Activist targets GM share structure, board


Investor David Einhorn unveiled a proposal Tuesday to try to boost General Motors (NYSE: GM - news) share price by creating two classes of stock, signaling a possible battle at the carmaker's annual meeting.

GM rejected the initiative, calling it risky, and said it also would fight a plan by Einhorn to nominate four candidates to the GM board.

Shares (Berlin: DI6.BE - news) of GM jumped on the Einhorn move, finishing up 2.5 percent at $35.56.

Einhorn's Greenlight Capital, which is estimated to hold less than one percent of GM shares, proposed splitting GM common stock into two classes, one that would receive the dividends and the other that would be tied to remaining earnings and future cash flow.

The proposal aims to turn around the company's sluggish stock performance, which in spite of strong profits amid a multi-year US auto boom, has not moved appreciably.

Einhorn said the move would release between $13 and $38 billion of stock value.

"As significant, long-term shareholders, we believe in GM's strong earnings potential," Einhorn said in a statement. "Our plan would unlock significant value and lower GM's cost of capital."
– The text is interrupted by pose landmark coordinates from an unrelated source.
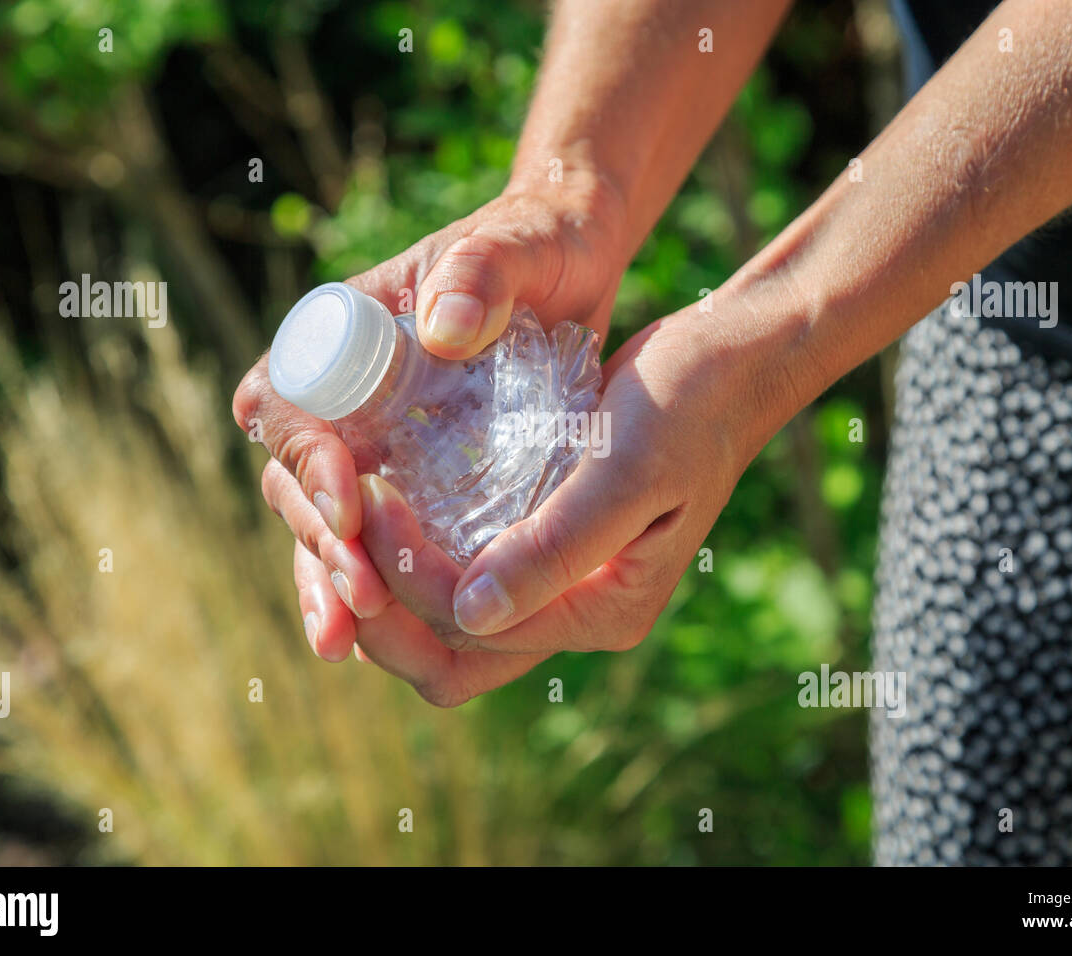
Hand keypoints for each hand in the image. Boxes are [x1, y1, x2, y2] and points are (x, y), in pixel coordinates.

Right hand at [233, 179, 628, 661]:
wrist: (571, 262)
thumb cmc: (535, 245)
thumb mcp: (513, 248)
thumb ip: (480, 273)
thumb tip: (442, 329)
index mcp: (339, 333)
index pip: (291, 402)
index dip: (306, 459)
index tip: (349, 504)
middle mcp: (342, 394)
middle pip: (296, 480)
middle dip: (321, 543)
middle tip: (361, 597)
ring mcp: (372, 440)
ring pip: (324, 524)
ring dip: (330, 582)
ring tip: (346, 641)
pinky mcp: (412, 478)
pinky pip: (372, 541)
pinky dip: (366, 588)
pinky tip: (371, 639)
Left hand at [322, 296, 783, 703]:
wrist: (725, 364)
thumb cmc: (685, 408)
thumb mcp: (625, 471)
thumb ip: (556, 547)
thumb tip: (471, 615)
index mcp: (604, 610)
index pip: (476, 634)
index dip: (411, 585)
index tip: (374, 501)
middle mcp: (576, 610)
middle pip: (451, 656)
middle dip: (385, 610)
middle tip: (347, 524)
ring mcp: (558, 580)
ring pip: (449, 622)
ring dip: (394, 584)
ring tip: (357, 512)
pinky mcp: (543, 540)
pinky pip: (464, 570)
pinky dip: (420, 550)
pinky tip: (391, 496)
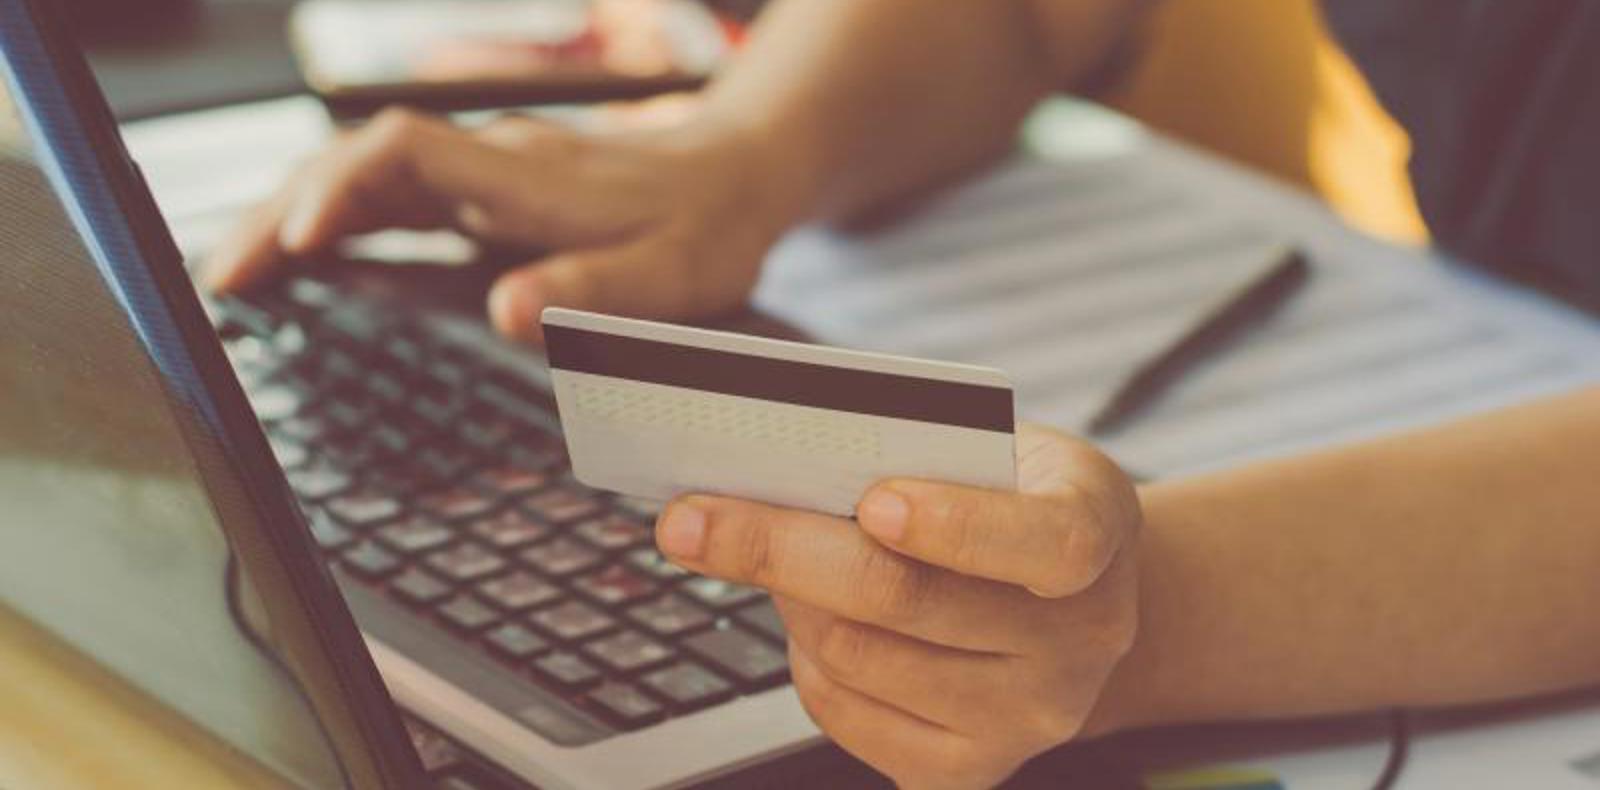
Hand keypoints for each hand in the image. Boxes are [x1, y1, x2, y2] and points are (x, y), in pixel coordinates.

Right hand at [201, 107, 808, 342]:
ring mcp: (484, 175)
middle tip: (224, 281)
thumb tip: (505, 312)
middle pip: (360, 164)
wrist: (737, 176)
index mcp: (527, 179)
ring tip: (236, 278)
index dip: (344, 187)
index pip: (408, 153)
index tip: (301, 239)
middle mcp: (492, 165)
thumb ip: (588, 292)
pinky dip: (337, 224)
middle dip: (284, 213)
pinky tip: (305, 261)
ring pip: (365, 178)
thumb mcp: (668, 276)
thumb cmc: (705, 230)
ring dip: (296, 218)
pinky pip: (391, 197)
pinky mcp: (485, 193)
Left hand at [653, 423, 1141, 788]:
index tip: (872, 500)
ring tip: (772, 554)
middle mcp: (1078, 641)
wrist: (1070, 606)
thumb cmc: (1013, 500)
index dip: (957, 525)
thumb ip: (924, 448)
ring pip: (854, 655)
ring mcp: (1025, 718)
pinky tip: (812, 618)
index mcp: (1096, 534)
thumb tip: (785, 457)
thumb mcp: (1004, 448)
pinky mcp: (966, 771)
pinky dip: (803, 658)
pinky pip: (843, 712)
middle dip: (778, 549)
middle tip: (690, 519)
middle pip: (906, 600)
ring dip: (785, 598)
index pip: (1044, 542)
But GM said the Einhorn proposal creates "an unacceptable level of risk," including threatening GM's investment-grade credit rating.

And it could potentially have the opposite of the intended effect, depressing the share price due to "uncertain market demand and liquidity for the proposed securities," the company said in a statement.

GM also said it intends to recommend that shareholders reject Greenlight's slate of four board nominees, saying "GM has a highly experienced board with relevant expertise and capabilities in key areas that align with the company's strategic direction."

GM's assessment of the Einhorn appraisal received support from S&P Global Ratings, which warned a dual-class could warrant a ratings cut below investment grade.

The shift "could lead us to negatively revise our assessment of the company's financial risk profile" because the firm would lack flexibility to eliminate or reduce the dividend if need be, S&P said.

The company is expected to hold its annual meeting mid-year.